RECORDS:
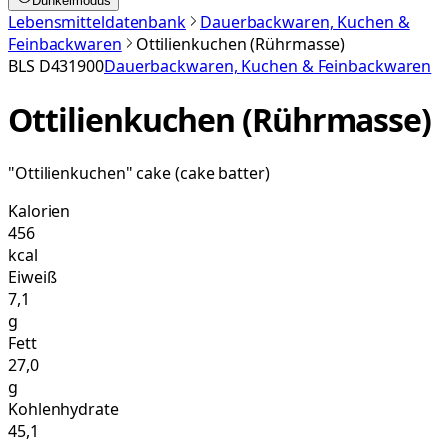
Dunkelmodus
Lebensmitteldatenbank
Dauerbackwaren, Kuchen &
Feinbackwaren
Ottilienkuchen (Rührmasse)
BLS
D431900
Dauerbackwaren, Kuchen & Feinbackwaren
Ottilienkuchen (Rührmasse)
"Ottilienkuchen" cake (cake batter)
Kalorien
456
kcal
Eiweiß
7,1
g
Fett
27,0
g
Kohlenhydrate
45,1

==

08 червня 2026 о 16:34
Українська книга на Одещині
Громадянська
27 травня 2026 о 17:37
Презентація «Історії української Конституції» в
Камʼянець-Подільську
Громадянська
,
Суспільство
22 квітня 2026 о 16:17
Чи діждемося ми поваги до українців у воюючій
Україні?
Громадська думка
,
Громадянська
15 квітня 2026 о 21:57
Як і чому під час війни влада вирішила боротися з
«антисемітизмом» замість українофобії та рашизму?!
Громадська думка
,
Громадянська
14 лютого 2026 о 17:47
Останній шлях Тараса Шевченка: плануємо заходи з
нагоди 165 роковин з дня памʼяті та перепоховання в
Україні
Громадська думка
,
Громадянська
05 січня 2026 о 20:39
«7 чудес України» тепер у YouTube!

==

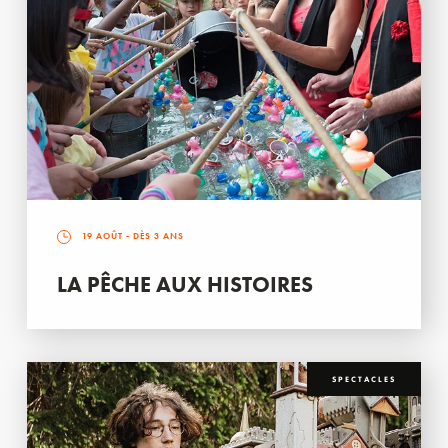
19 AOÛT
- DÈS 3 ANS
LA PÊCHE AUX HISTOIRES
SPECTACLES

EXERCISE DESCRIPTION:
Report each line in the data that holds the word "Feinbackwaren".

TASK RESULT:
Feinbackwaren
Dauerbackwaren, Kuchen & Feinbackwaren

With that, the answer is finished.